7 Concluding Remarks

For achieving functional macromolecular systems with adaptable properties engineered via processing, we need to establish fundamental understanding of generic processes of polymer (re-)organization and rearrangements during the various processing steps, all causing potentially chain conformations (far) beyond thermodynamic equilibrium, characterized e.g. by a Gaussian chain statistics representing the minimum of free energy. Based on such insight, a rational design of the processing steps will be possible and so macromolecular systems can be achieved which have unprecedented and adaptable (improved) mechanical, optical, surface, … properties.

Non-equilibrium states are often anisotropic and consist of preferentially oriented/aligned polymer chains. Thus, under appropriate processing conditions, these non-equilibrium states represent, or evolve into, ordered structures and metastable states, which exhibit properties not achievable under equilibrium condition. For example, changes at the conformational level of polymers may lead to macroscopic changes in behaviour, e.g. represented by changes in the glass transition temperature.

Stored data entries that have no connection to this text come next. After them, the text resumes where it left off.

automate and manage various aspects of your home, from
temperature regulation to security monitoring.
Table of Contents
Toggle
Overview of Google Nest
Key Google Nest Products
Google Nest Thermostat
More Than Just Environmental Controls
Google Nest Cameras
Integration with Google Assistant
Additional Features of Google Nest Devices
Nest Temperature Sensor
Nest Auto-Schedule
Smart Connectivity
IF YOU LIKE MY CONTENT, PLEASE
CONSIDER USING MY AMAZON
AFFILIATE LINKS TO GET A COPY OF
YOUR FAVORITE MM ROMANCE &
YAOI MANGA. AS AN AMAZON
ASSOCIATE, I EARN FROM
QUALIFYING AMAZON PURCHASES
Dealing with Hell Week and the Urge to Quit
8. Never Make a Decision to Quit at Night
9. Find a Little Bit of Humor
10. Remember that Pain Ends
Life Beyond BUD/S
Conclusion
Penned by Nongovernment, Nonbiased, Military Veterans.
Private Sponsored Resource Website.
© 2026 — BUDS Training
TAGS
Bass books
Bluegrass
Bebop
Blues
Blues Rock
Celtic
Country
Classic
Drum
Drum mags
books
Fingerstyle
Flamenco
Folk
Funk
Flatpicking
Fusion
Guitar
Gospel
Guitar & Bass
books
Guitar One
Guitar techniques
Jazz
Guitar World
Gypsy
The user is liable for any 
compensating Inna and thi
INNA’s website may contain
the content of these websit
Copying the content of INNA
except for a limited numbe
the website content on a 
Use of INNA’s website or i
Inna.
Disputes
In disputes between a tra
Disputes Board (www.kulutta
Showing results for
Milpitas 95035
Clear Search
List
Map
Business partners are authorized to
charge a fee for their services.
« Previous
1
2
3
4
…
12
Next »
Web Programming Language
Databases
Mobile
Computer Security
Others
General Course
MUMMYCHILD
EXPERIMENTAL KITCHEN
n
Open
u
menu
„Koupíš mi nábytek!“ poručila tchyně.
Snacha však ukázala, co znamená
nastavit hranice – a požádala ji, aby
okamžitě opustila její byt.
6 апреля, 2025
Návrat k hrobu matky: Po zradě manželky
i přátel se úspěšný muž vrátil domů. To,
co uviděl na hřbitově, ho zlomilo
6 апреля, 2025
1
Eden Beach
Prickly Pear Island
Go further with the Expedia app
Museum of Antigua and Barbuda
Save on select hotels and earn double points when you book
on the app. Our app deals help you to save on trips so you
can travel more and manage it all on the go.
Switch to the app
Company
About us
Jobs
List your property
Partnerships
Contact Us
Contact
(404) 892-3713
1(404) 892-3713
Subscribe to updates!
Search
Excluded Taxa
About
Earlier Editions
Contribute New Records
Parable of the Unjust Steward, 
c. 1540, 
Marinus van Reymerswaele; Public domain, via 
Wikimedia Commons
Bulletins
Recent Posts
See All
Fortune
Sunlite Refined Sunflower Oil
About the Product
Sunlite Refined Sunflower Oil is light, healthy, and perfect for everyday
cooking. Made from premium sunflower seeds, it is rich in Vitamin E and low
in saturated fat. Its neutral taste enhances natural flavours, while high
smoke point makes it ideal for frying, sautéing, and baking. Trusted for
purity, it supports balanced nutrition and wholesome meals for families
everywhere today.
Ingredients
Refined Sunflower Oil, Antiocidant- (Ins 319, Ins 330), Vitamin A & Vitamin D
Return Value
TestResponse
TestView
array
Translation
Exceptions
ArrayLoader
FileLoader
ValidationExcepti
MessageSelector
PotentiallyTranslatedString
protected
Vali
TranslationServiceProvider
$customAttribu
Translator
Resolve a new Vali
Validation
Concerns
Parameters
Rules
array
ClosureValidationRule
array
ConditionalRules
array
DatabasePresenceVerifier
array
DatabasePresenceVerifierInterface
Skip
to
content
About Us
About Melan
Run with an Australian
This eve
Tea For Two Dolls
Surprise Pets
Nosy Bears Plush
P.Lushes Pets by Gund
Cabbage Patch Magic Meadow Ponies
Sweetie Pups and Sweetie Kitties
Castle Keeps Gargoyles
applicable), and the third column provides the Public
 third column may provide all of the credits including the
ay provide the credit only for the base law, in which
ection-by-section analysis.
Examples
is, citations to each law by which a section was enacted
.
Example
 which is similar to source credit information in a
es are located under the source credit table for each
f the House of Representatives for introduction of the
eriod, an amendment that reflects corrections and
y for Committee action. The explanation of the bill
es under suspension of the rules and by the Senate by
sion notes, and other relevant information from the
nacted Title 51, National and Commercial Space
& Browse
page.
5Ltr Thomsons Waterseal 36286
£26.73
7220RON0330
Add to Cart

The difference in energy of various non-equilibrium states is often extremely small which enables large deformability of polymers at rather low energetic costs. For example, by changing their conformation from a coiled state to a largely extended state, macromolecules are highly suitable to flow under extreme conditions (high shear rates, large deformations) without leading to macroscopic disintegration. Corresponding low molecular weight systems would often not be homogeneously processable under such extreme conditions. The dynamics of the resulting non-equilibrium states can deviate strongly (by many orders of magnitude!) from the behavior of the same polymers in the equilibrium state.

An equilibrated system, which is “dead” in the sense that, after a small perturbation, it will always try to return to a stable and well defined equilibrium state of lowest free energy. By contrast, non-equilibrated systems can explore a large variety of energetically similar non-equilibrated states: Switching between such states provides a possibility for adaption. For example, a semi-crystalline polymer material may respond to a mechanical deformation not only be relaxing back to the initial state but may alternatively form crystalline nuclei facilitated by a shear-induced reduction of the nucleation barrier. In such a case, the growth of crystalline domains (lamellae) will be in the direction orthogonal to the direction of the applied force. Thus, as an attempt to avoid e.g. damage through the applied force, such materials may potentially exhibit a self-enforcing capability of their mechanical properties, in some sense similar to biological (plant) systems. Crystallization is also a well suited example for how changes at the level of the monomer (e.g. through variations in side-groups) can affect order and the thereof derived properties. Taking advantage of the high degree of polymerization , changes at the level of a monomer are “multiplied” by the number of monomers connected in the polymer chain. Thus, by synthesizing/designing appropriate monomers one may achieve a massive amplification and control of the above-mentioned structure formation processes during processing.